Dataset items
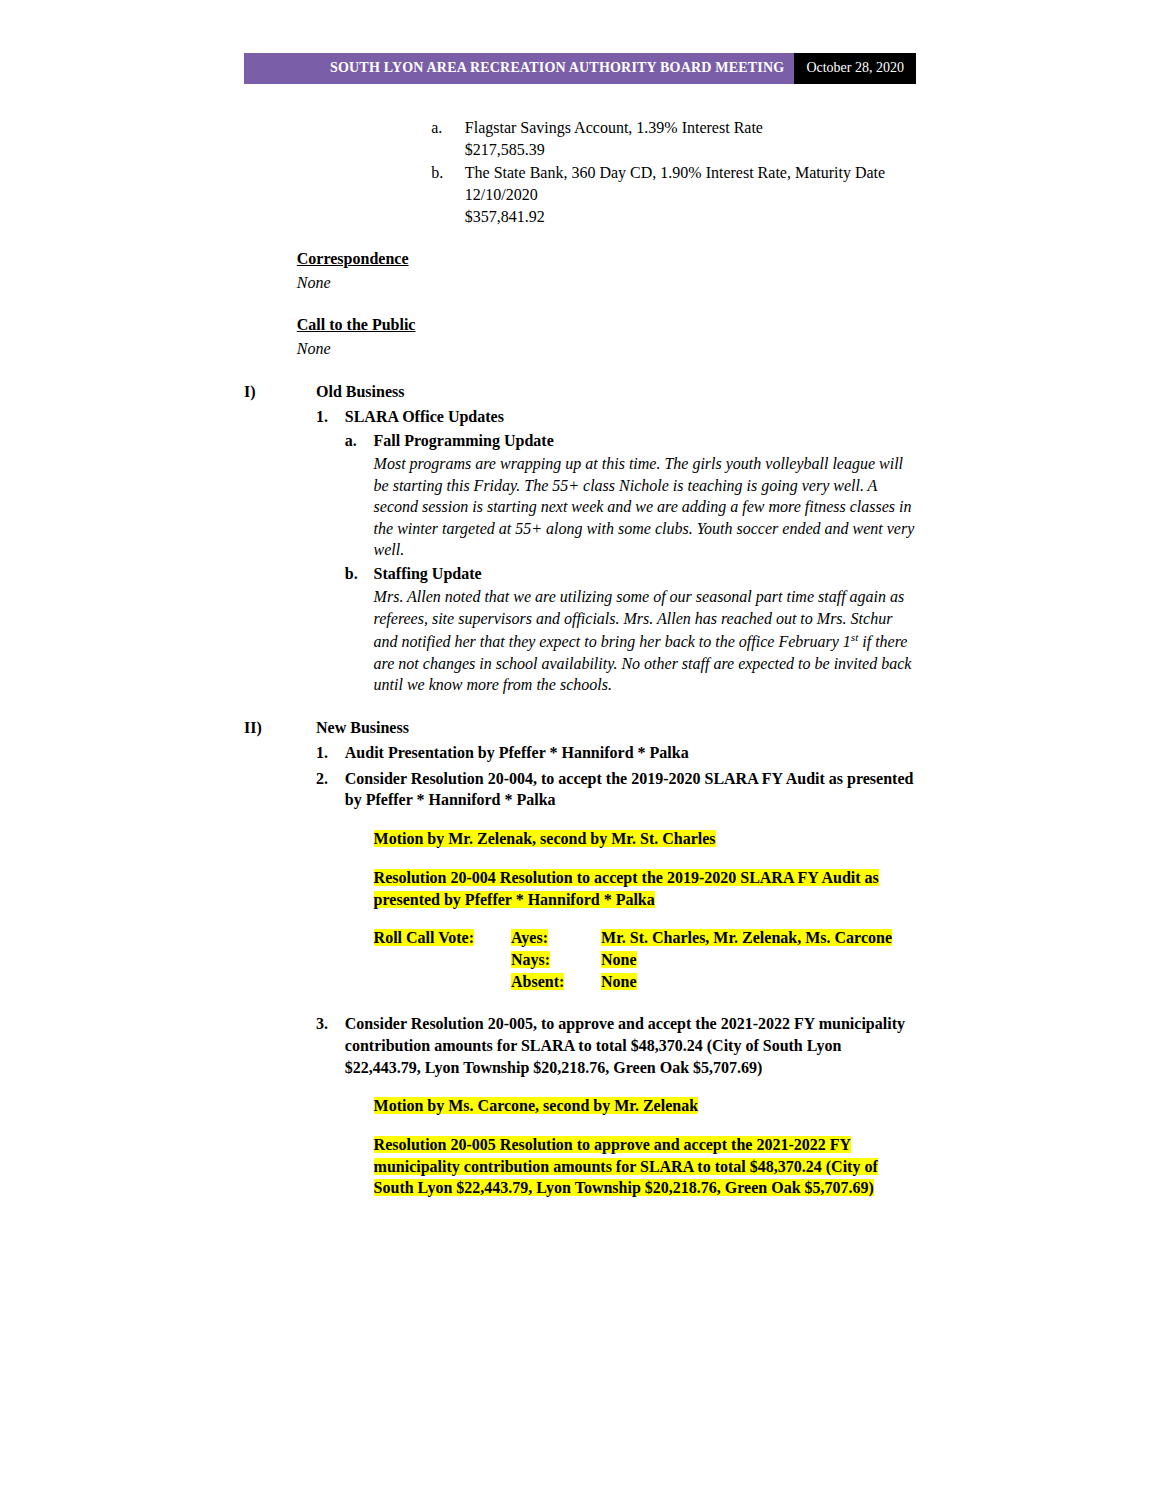SOUTH LYON AREA RECREATION AUTHORITY BOARD MEETING
October 28, 2020
a.
Flagstar Savings Account, 1.39% Interest Rate
$217,585.39
b.
The State Bank, 360 Day CD, 1.90% Interest Rate, Maturity Date 12/10/2020
$357,841.92
Correspondence
None
Call to the Public
None
I)
Old Business
1.
SLARA Office Updates
a.
Fall Programming Update
Most programs are wrapping up at this time. The girls youth volleyball league will be starting this Friday. The 55+ class Nichole is teaching is going very well. A second session is starting next week and we are adding a few more fitness classes in the winter targeted at 55+ along with some clubs. Youth soccer ended and went very well.
b.
Staffing Update
Mrs. Allen noted that we are utilizing some of our seasonal part time staff again as referees, site supervisors and officials. Mrs. Allen has reached out to Mrs. Stchur and notified her that they expect to bring her back to the office February 1st if there are not changes in school availability. No other staff are expected to be invited back until we know more from the schools.
II)
New Business
1.
Audit Presentation by Pfeffer * Hanniford * Palka
2.
Consider Resolution 20-004, to accept the 2019-2020 SLARA FY Audit as presented by Pfeffer * Hanniford * Palka
Motion by Mr. Zelenak, second by Mr. St. Charles
Resolution 20-004 Resolution to accept the 2019-2020 SLARA FY Audit as presented by Pfeffer * Hanniford * Palka
| Roll Call Vote: | Ayes: | Mr. St. Charles, Mr. Zelenak, Ms. Carcone |
| | Nays: | None |
| | Absent: | None |
3.
Consider Resolution 20-005, to approve and accept the 2021-2022 FY municipality contribution amounts for SLARA to total $48,370.24 (City of South Lyon $22,443.79, Lyon Township $20,218.76, Green Oak $5,707.69)
Motion by Ms. Carcone, second by Mr. Zelenak
Resolution 20-005 Resolution to approve and accept the 2021-2022 FY municipality contribution amounts for SLARA to total $48,370.24 (City of South Lyon $22,443.79, Lyon Township $20,218.76, Green Oak $5,707.69)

Problem requirements -
Repeat all the records above exactly, leaving out any pictures.

Response area -
SOUTH LYON AREA RECREATION AUTHORITY BOARD MEETING
October 28, 2020
a.
Flagstar Savings Account, 1.39% Interest Rate
$217,585.39
b.
The State Bank, 360 Day CD, 1.90% Interest Rate, Maturity Date 12/10/2020
$357,841.92
Correspondence
None
Call to the Public
None
I)
Old Business
1.
SLARA Office Updates
a.
Fall Programming Update
Most programs are wrapping up at this time. The girls youth volleyball league will be starting this Friday. The 55+ class Nichole is teaching is going very well. A second session is starting next week and we are adding a few more fitness classes in the winter targeted at 55+ along with some clubs. Youth soccer ended and went very well.
b.
Staffing Update
Mrs. Allen noted that we are utilizing some of our seasonal part time staff again as referees, site supervisors and officials. Mrs. Allen has reached out to Mrs. Stchur and notified her that they expect to bring her back to the office February 1st if there are not changes in school availability. No other staff are expected to be invited back until we know more from the schools.
II)
New Business
1.
Audit Presentation by Pfeffer * Hanniford * Palka
2.
Consider Resolution 20-004, to accept the 2019-2020 SLARA FY Audit as presented by Pfeffer * Hanniford * Palka
Motion by Mr. Zelenak, second by Mr. St. Charles
Resolution 20-004 Resolution to accept the 2019-2020 SLARA FY Audit as presented by Pfeffer * Hanniford * Palka
| Roll Call Vote: | Ayes: | Mr. St. Charles, Mr. Zelenak, Ms. Carcone |
| | Nays: | None |
| | Absent: | None |
3.
Consider Resolution 20-005, to approve and accept the 2021-2022 FY municipality contribution amounts for SLARA to total $48,370.24 (City of South Lyon $22,443.79, Lyon Township $20,218.76, Green Oak $5,707.69)
Motion by Ms. Carcone, second by Mr. Zelenak
Resolution 20-005 Resolution to approve and accept the 2021-2022 FY municipality contribution amounts for SLARA to total $48,370.24 (City of South Lyon $22,443.79, Lyon Township $20,218.76, Green Oak $5,707.69)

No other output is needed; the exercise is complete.